Der Geist des Koalitionsvertrags – endlich umgesetzt
Schon im Koalitionsvertrag von CDU und SPD auf Bundesebene hieß es vollmundig, man wolle die Kapitalbasis für Startups stärken, institutionelle Investoren für Wagniskapital mobilisieren, die Rahmenbedingungen modernisieren. Passiert ist bisher: wenig. Viel Gespräch, viele Absichtserklärungen – aber keine mutige Tat.
Bayern hat nun gezeigt, wie es geht. Und zwar nicht nur mit Förderprogrammen oder Start-up-Zentren, sondern mit einer echten systemischen Änderung: Die Stiftung als Kapitalquelle für Innovation. Wer mit US-Venture-Capital-Fonds oder skandinavischen Pensionsfonds gesprochen hat, weiß, wie wichtig es ist, langfristiges, geduldiges Kapital für Tech und DeepTech bereitzustellen.
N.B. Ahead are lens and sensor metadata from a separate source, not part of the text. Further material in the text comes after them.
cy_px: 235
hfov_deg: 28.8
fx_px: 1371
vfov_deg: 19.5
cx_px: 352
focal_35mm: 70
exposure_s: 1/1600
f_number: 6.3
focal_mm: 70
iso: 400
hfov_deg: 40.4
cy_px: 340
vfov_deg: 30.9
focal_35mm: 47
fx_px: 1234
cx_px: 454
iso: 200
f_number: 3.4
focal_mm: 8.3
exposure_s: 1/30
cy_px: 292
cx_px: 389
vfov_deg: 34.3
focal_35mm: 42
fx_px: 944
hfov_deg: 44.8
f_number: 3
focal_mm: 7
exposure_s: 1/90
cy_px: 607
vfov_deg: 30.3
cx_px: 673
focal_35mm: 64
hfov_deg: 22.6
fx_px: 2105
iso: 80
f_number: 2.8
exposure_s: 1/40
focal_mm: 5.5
Genau das war in Deutschland bisher blockiert – durch veraltete Anlagevorschriften, steuerliche Unsicherheit und Risikoaversion.
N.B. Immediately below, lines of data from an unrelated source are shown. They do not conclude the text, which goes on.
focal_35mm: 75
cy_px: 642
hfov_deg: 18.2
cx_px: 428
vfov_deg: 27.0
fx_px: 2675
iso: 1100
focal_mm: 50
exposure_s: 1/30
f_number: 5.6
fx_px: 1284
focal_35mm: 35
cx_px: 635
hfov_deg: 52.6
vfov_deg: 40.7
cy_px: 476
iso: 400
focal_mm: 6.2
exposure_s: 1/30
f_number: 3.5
Kein Experiment – eine Notwendigkeit
Wichtig ist: Die Entscheidung ist kein waghalsiges Experiment, sondern entspricht gängiger Praxis in anderen Innovationsstandorten. Dass deutsche Stiftungen bisher gezwungen waren, ihr Vermögen größtenteils in festverzinsliche Papiere oder Immobilien zu stecken, ist volkswirtschaftlich fast schon fahrlässig – besonders in Zeiten von Inflation, Technologiewandel und geopolitischer Konkurrenz.
Wer heute mit jungen Gründern spricht, hört immer wieder das gleiche Problem: Kapital ist da – aber es findet den Weg nicht zu ihnen. Gerade in der Wachstumsphase fehlen den meisten Startups institutionelle Investoren, die mit Augenmaß und Weitblick agieren. Wenn Stiftungen nun über VC-Fonds investieren dürfen, eröffnet das nicht nur einen neuen Kapitalstrom – es schafft auch Vertrauen und Signalwirkung.
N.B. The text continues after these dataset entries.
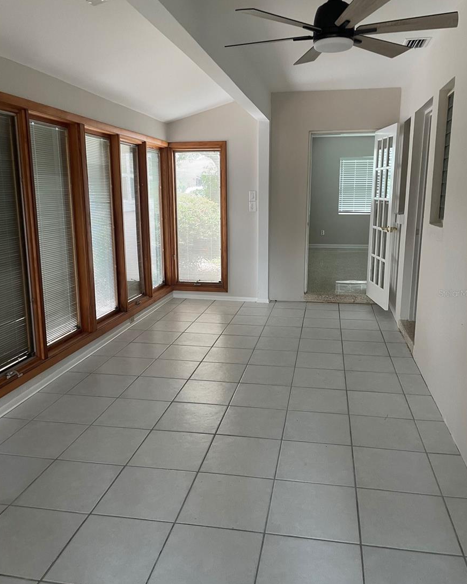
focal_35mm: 28
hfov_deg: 51.5
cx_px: 235
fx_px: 484
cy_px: 293
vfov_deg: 62.2
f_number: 1.6
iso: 125
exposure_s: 1/93
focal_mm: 4.2
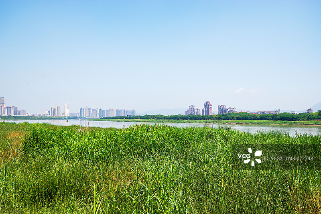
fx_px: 321
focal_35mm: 36
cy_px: 107
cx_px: 160
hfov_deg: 53.1
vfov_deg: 36.9
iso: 200
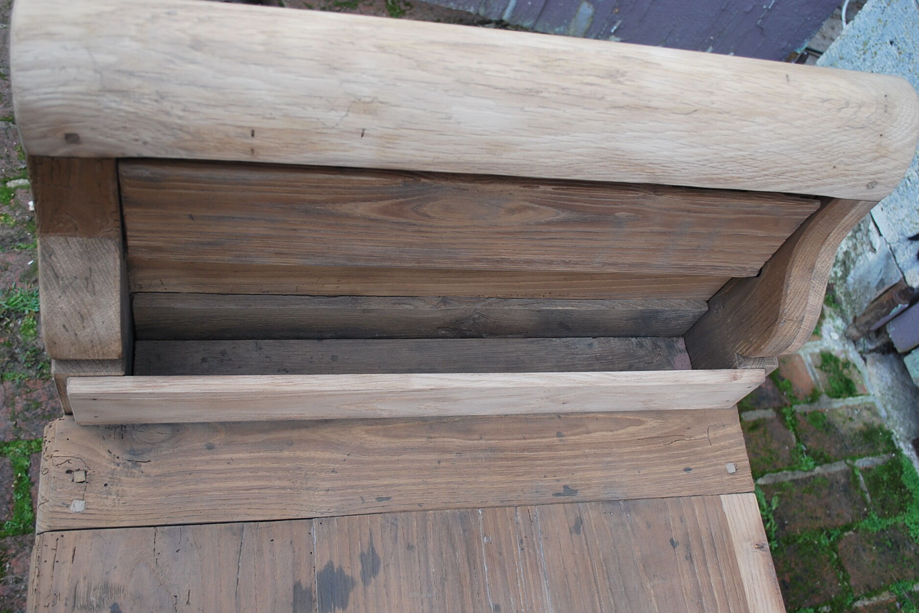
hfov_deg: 55.8
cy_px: 314
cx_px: 462
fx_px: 868
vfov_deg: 38.9
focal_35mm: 34
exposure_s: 1/80
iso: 200
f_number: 4.5
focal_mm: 22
Bayern darf nicht das bessere Deutschland bleiben
Was jetzt nicht passieren darf: Dass Bayern zum Innovationseinzelfall wird und der Rest der Republik weiter zaudert. Die anderen Bundesländer müssen dringend nachziehen. Denn wenn nur ein Bundesland ernst macht mit zukunftsgerichteter Kapitalpolitik, dann wird Bayern zum besseren Deutschland – und das wäre gefährlich für den Zusammenhalt der Innovationslandschaft.
Wir brauchen in allen Regionen die Möglichkeit, dass Kapital dorthin fließt, wo neue Technologien entstehen, Arbeitsplätze geschaffen werden und gesellschaftlicher Fortschritt möglich ist. Und wir brauchen ein gemeinsames Verständnis dafür, dass Risikokapital kein Feind der Stabilität ist – sondern ihre Voraussetzung im digitalen Zeitalter.
Der Schritt war klein, das Signal ist groß
Die Investitionsfreigabe für bayerische Stiftungen ist kein Gamechanger im engeren Sinn – sie wird nicht über Nacht Milliarden freisetzen. Aber sie ist ein dringend nötiger Paradigmenwechsel. Sie zeigt: Der Staat kann handeln, wenn er will. Und er muss es auch, wenn wir den Anschluss an die USA oder China nicht vollends verlieren wollen.